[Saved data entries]
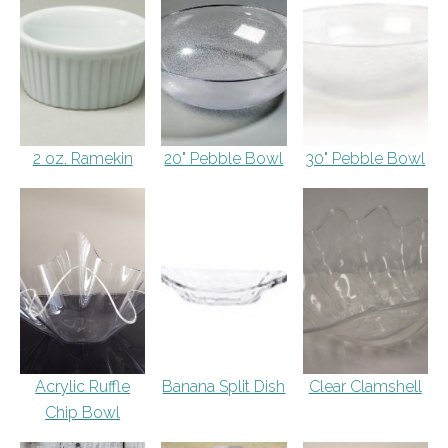
2 oz. Ramekin
20" Pebble Bowl
30" Pebble Bowl
Acrylic Ruffle
Banana Split Dish
Clear Clamshell
Chip Bowl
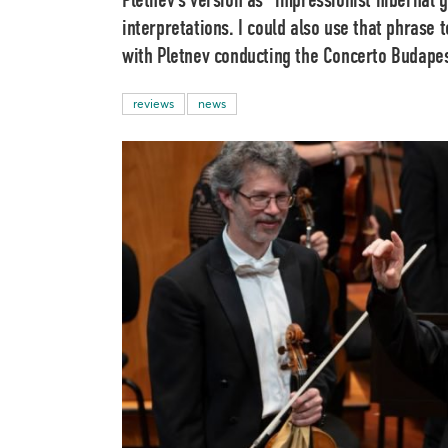
Pletnev’s version as “impressionist hibernal 
interpretations. I could also use that phrase
with Pletnev conducting the Concerto Budapes
reviews
news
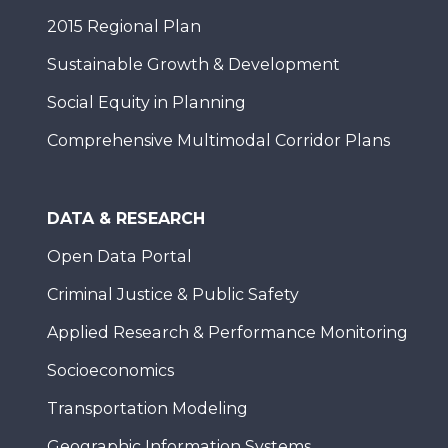
2015 Regional Plan
Sustainable Growth & Development
Social Equity in Planning
Comprehensive Multimodal Corridor Plans
DATA & RESEARCH
Open Data Portal
Criminal Justice & Public Safety
Applied Research & Performance Monitoring
Socioeconomics
Transportation Modeling
Geographic Information Systems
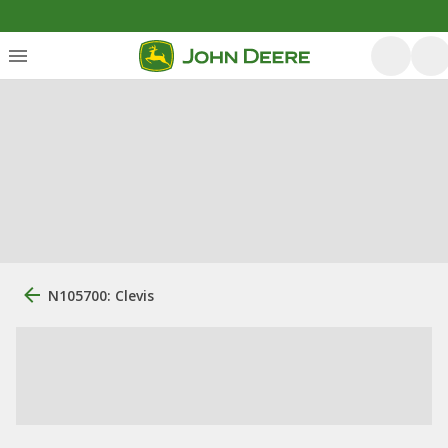
N105700: Clevis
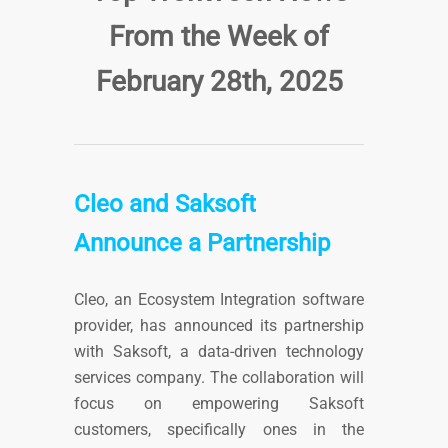
From the Week of
February 28th
, 2025
Cleo and Saksoft
Announce a Partnership
Cleo, an Ecosystem Integration software
provider, has announced its partnership
with Saksoft, a data-driven technology
services company. The collaboration will
focus on empowering Saksoft
customers, specifically ones in the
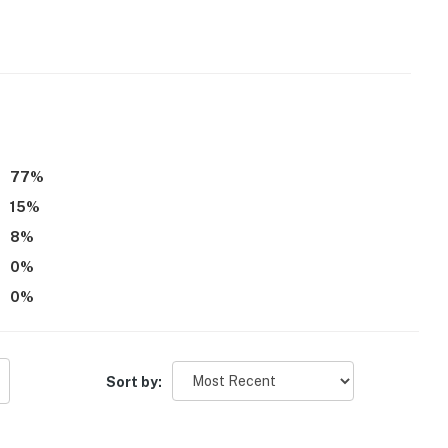
 it right. You can count on our homes and our people to
hat vacation means to you.
77
%
15
%
8
%
0
%
0
%
eatures external security cameras in the front at the
arage, on the side of the house overlooking the shop, on
 and on the side facing the pool. They do not look into
Sort by:
operty.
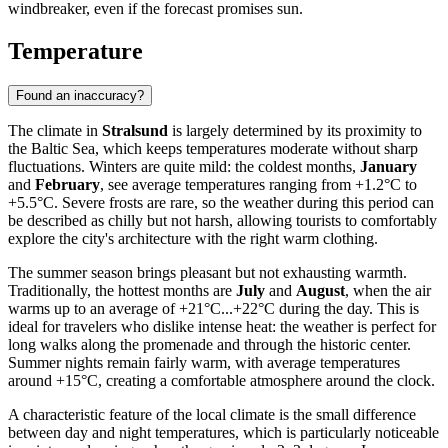
windbreaker, even if the forecast promises sun.
Temperature
Found an inaccuracy?
The climate in
Stralsund
is largely determined by its proximity to
the Baltic Sea, which keeps temperatures moderate without sharp
fluctuations. Winters are quite mild: the coldest months,
January
and
February
, see average temperatures ranging from +1.2°C to
+5.5°C. Severe frosts are rare, so the weather during this period can
be described as chilly but not harsh, allowing tourists to comfortably
explore the city's architecture with the right warm clothing.
The summer season brings pleasant but not exhausting warmth.
Traditionally, the hottest months are
July
and
August
, when the air
warms up to an average of +21°C...+22°C during the day. This is
ideal for travelers who dislike intense heat: the weather is perfect for
long walks along the promenade and through the historic center.
Summer nights remain fairly warm, with average temperatures
around +15°C, creating a comfortable atmosphere around the clock.
A characteristic feature of the local climate is the small difference
between day and night temperatures, which is particularly noticeable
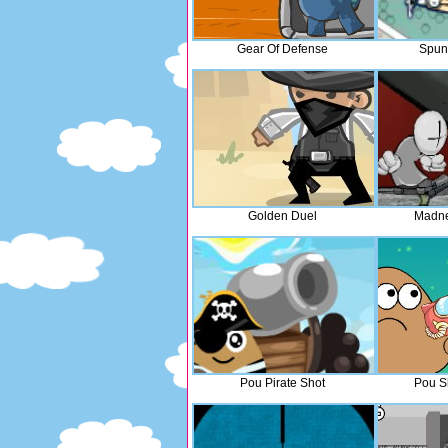
Gear Of Defense
Spun
Golden Duel
Madne
Pou Pirate Shot
Pou S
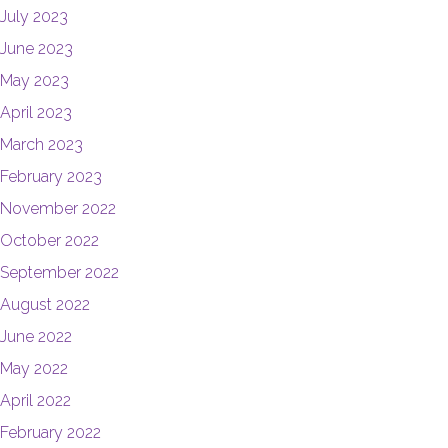
July 2023
June 2023
May 2023
April 2023
March 2023
February 2023
November 2022
October 2022
September 2022
August 2022
June 2022
May 2022
April 2022
February 2022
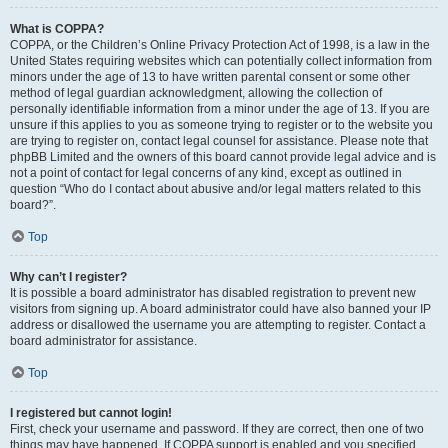
What is COPPA?
COPPA, or the Children’s Online Privacy Protection Act of 1998, is a law in the
United States requiring websites which can potentially collect information from
minors under the age of 13 to have written parental consent or some other
method of legal guardian acknowledgment, allowing the collection of
personally identifiable information from a minor under the age of 13. If you are
unsure if this applies to you as someone trying to register or to the website you
are trying to register on, contact legal counsel for assistance. Please note that
phpBB Limited and the owners of this board cannot provide legal advice and is
not a point of contact for legal concerns of any kind, except as outlined in
question “Who do I contact about abusive and/or legal matters related to this
board?”.
Top
Why can’t I register?
It is possible a board administrator has disabled registration to prevent new
visitors from signing up. A board administrator could have also banned your IP
address or disallowed the username you are attempting to register. Contact a
board administrator for assistance.
Top
I registered but cannot login!
First, check your username and password. If they are correct, then one of two
things may have happened. If COPPA support is enabled and you specified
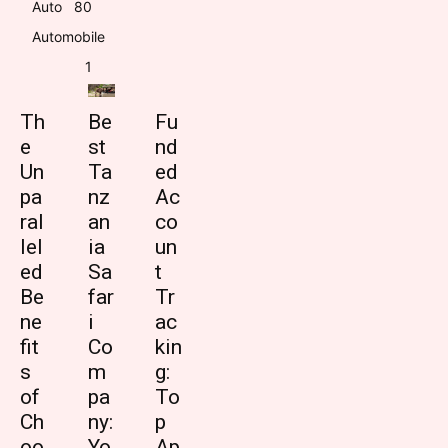
Auto
8
0
Automobile
1
Th
Be
Fu
e
st
nd
Un
Ta
ed
pa
nz
Ac
ral
an
co
lel
ia
un
ed
Sa
t
Be
far
Tr
ne
i
ac
fit
Co
kin
s
m
g:
of
pa
To
Ch
ny:
p
oo
Yo
Ap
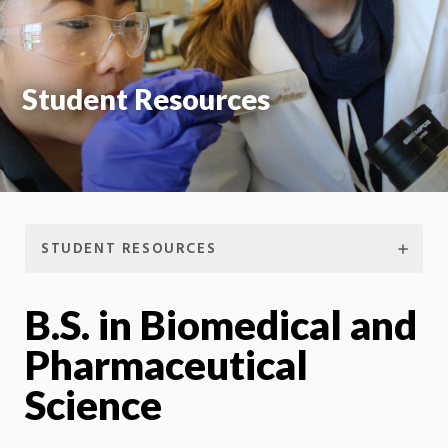
Student Resources
STUDENT RESOURCES
B.S. in Biomedical and
Pharmaceutical
Science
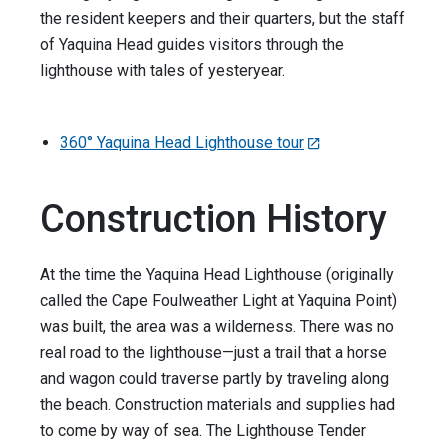
the resident keepers and their quarters, but the staff
of Yaquina Head guides visitors through the
lighthouse with tales of yesteryear.
360° Yaquina Head Lighthouse tour
Construction History
At the time the Yaquina Head Lighthouse (originally
called the Cape Foulweather Light at Yaquina Point)
was built, the area was a wilderness. There was no
real road to the lighthouse—just a trail that a horse
and wagon could traverse partly by traveling along
the beach. Construction materials and supplies had
to come by way of sea. The Lighthouse Tender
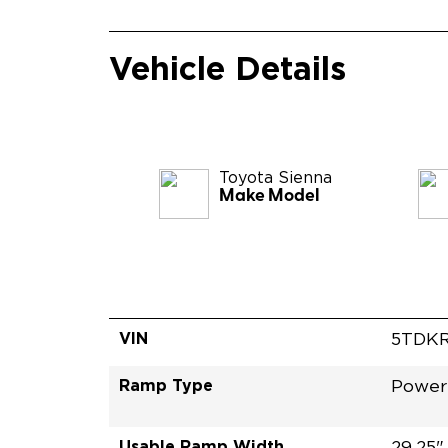
Vehicle Details
Toyota
Sienna
Make Model
VIN
5TDKR
Ramp Type
Power
Usable Ramp Width
29.25"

[Action item] Output the lines from the records verbatim, starting at the line that contains "the resident keepers" and ending at the line that contains "and wagon could".

[Exercise response]
the resident keepers and their quarters, but the staff
of Yaquina Head guides visitors through the
lighthouse with tales of yesteryear.
360° Yaquina Head Lighthouse tour
Construction History
At the time the Yaquina Head Lighthouse (originally
called the Cape Foulweather Light at Yaquina Point)
was built, the area was a wilderness. There was no
real road to the lighthouse—just a trail that a horse
and wagon could traverse partly by traveling along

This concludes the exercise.